JISC report on data curation
Okay, okay, so I’m finally going to have to admit—reluctantly—that most data curators have domain expertise, and that that’s the most desirable situation for researchers.
However, the Swan and Brown report offers even comp-lit majors like me a little hope:
On the other side of the coin, there are data scientists who argue that it is not necessary to be a subject expert in order to do the job effectively. There are some fundamental data science skills that are generic in nature, such as dealing with confidential research, data description and metadata, software, copyright and intellectual property rights, and data storage.

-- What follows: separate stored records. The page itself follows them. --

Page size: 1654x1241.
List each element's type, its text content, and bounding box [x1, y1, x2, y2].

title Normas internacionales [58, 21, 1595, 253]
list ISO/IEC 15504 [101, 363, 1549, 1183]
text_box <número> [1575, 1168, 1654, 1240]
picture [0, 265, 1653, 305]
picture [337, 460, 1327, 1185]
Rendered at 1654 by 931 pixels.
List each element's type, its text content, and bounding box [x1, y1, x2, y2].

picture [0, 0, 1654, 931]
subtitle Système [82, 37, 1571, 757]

Although this is may be so, the core issue is that of effective communication between a data scientist and their research colleagues…
From a practical perspective, as demand for competent data scientists grows, so it will become necessary to cast the net as wide as possible. Subject knowledge is important, but so too are technical skills and people skills…

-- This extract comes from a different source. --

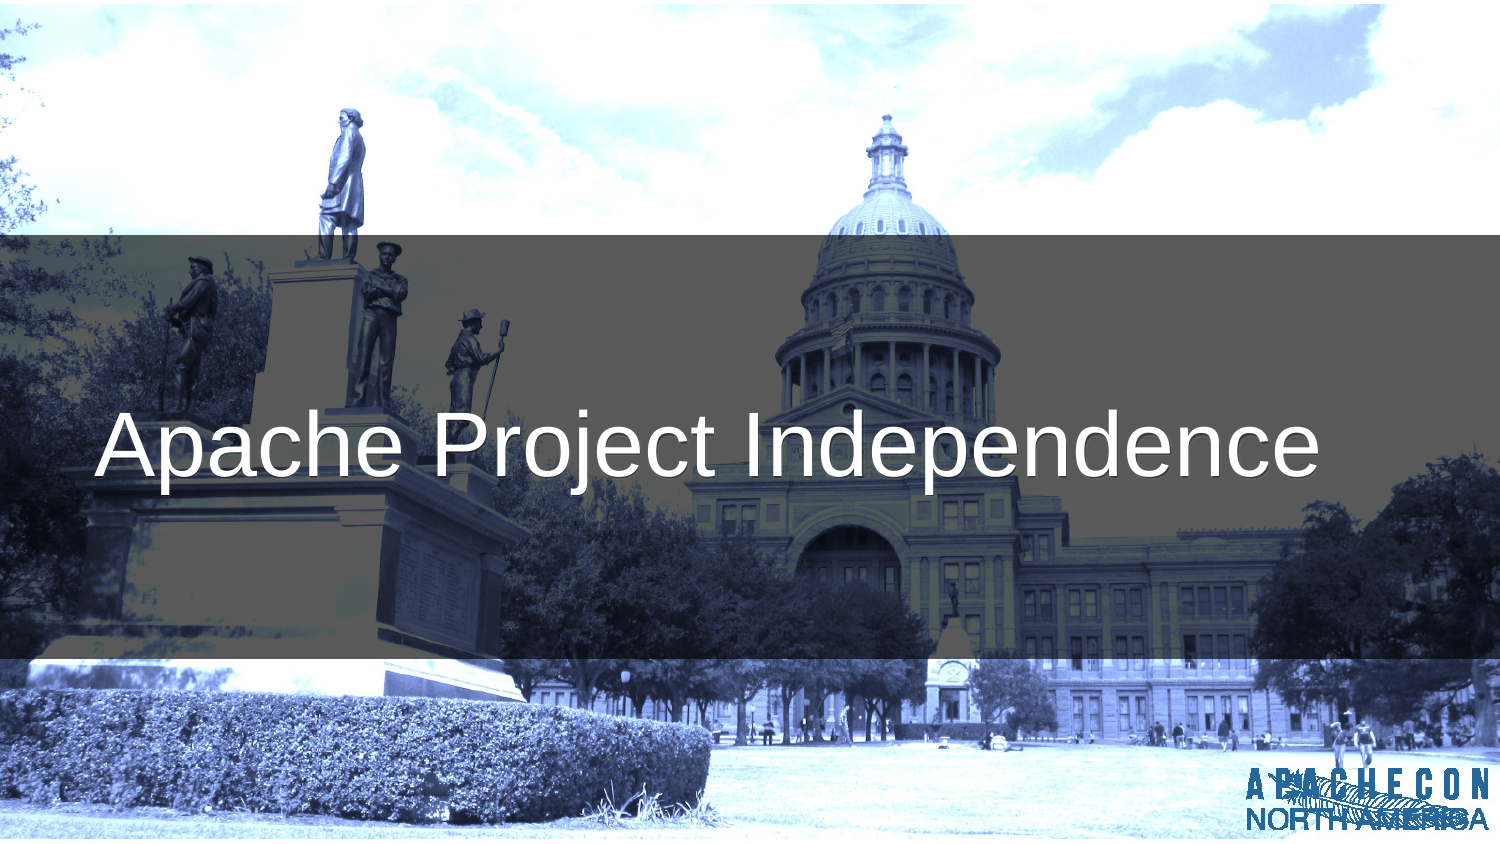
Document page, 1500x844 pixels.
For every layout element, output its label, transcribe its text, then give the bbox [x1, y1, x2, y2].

title Apache Project Independence [71, 393, 1347, 497]
picture [0, 0, 1500, 844]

We must consider also the question of technical and computing aptitude…
Our online survey of current data scientists also showed that the data science community is evenly split on whether people skills are more important than technical skills for success as a data scientist – but then people’s opinions are often predicated on their own experiences and whether their own strengths lied toward the technical or people skills end of the spectrum. It is uncommon to find people who are excellent at both. We came across several examples of instances where people whose background was primarily computing and information technology became sufficiently familiar with the subject area of their specialist institutions that they were deemed to be effective data scientists.
In my mind, I compare this to the situation of librarians who become selectors or bibliographers in subject areas where they have no formal training. Let’s not kid ourselves, it happens, especially in the sciences. I’ve known some such—and paradoxically, they tended to be toward the more effective end of the scale. Admittedly, this is because they were people with courage sufficient to dive into an unfamiliar topic head-first, and such people tend to be naturally effective at whatever they turn their hand to. Sometimes, though, being buried in the subject is a positive disadvantage. Ever had a foreign-language teacher who was a native speaker, so embedded in the language that s/he couldn’t explain it? I have. I think this happens to scientists a lot.
I’m still reading the report, which is an evenhanded and intelligent one. I quibble with the idea that rigid terminology distinctions are appropriate at this early date, but I think the lines drawn in the report are useful ways to think about the problem as long as they’re not meant to reify it. I have most of the skills of the report’s “data librarian,” but some of the “data manager”’s skills as well. This is not a bad thing. It should be encouraged!